## Exercise goal
Quote each of the records below word for word, leaving out the pictures.

## Excerpted data
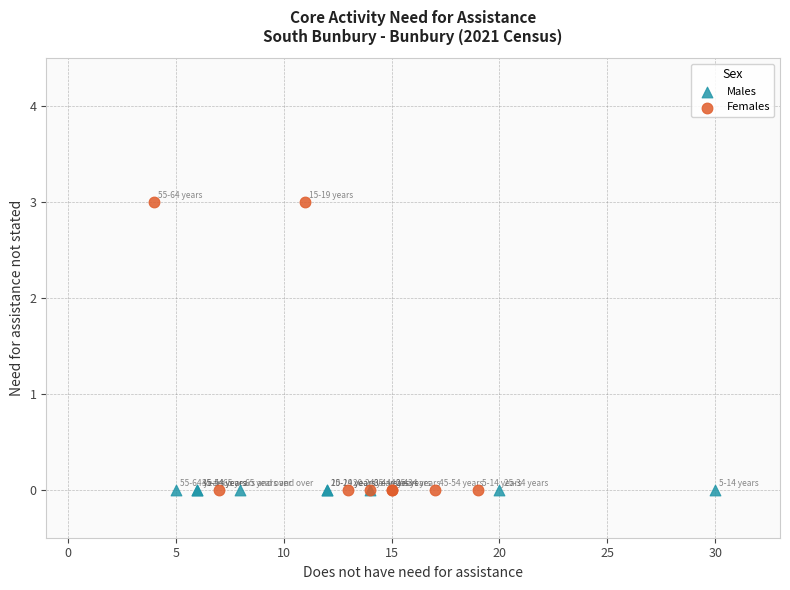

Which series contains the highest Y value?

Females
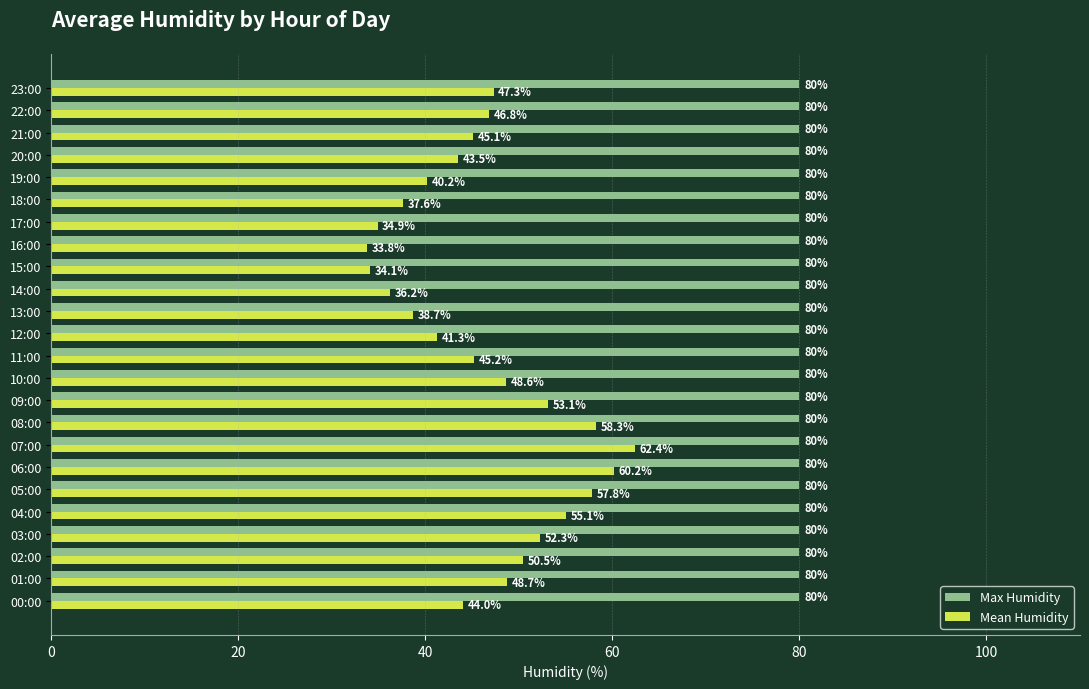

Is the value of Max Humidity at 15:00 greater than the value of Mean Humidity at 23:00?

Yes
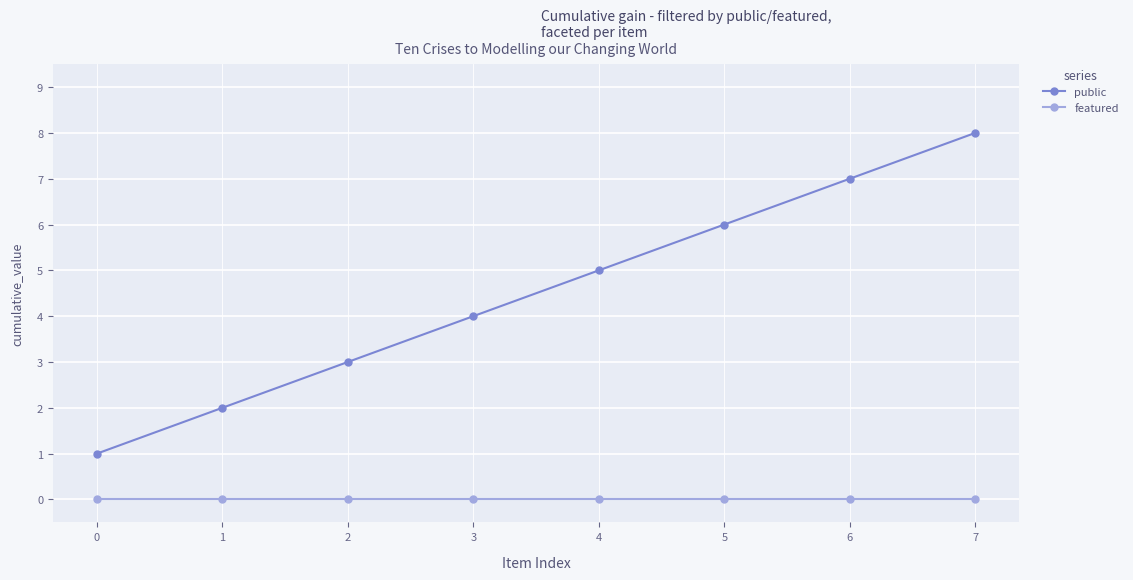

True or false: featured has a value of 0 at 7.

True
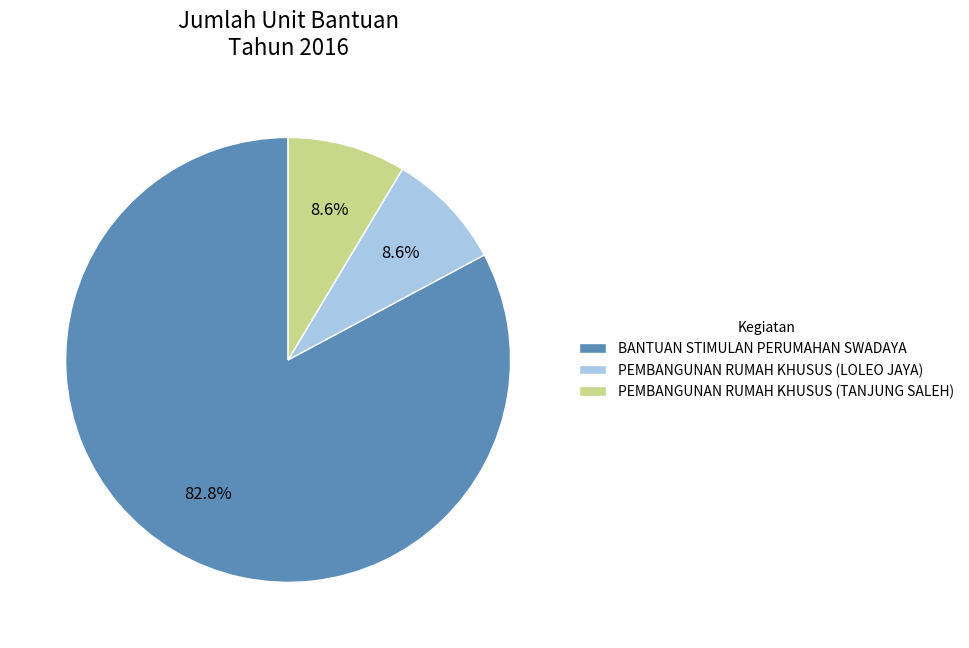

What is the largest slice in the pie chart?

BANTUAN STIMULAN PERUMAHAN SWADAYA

## Task solution
Which series contains the highest Y value?

Females

Is the value of Max Humidity at 15:00 greater than the value of Mean Humidity at 23:00?

Yes

True or false: featured has a value of 0 at 7.

True

What is the largest slice in the pie chart?

BANTUAN STIMULAN PERUMAHAN SWADAYA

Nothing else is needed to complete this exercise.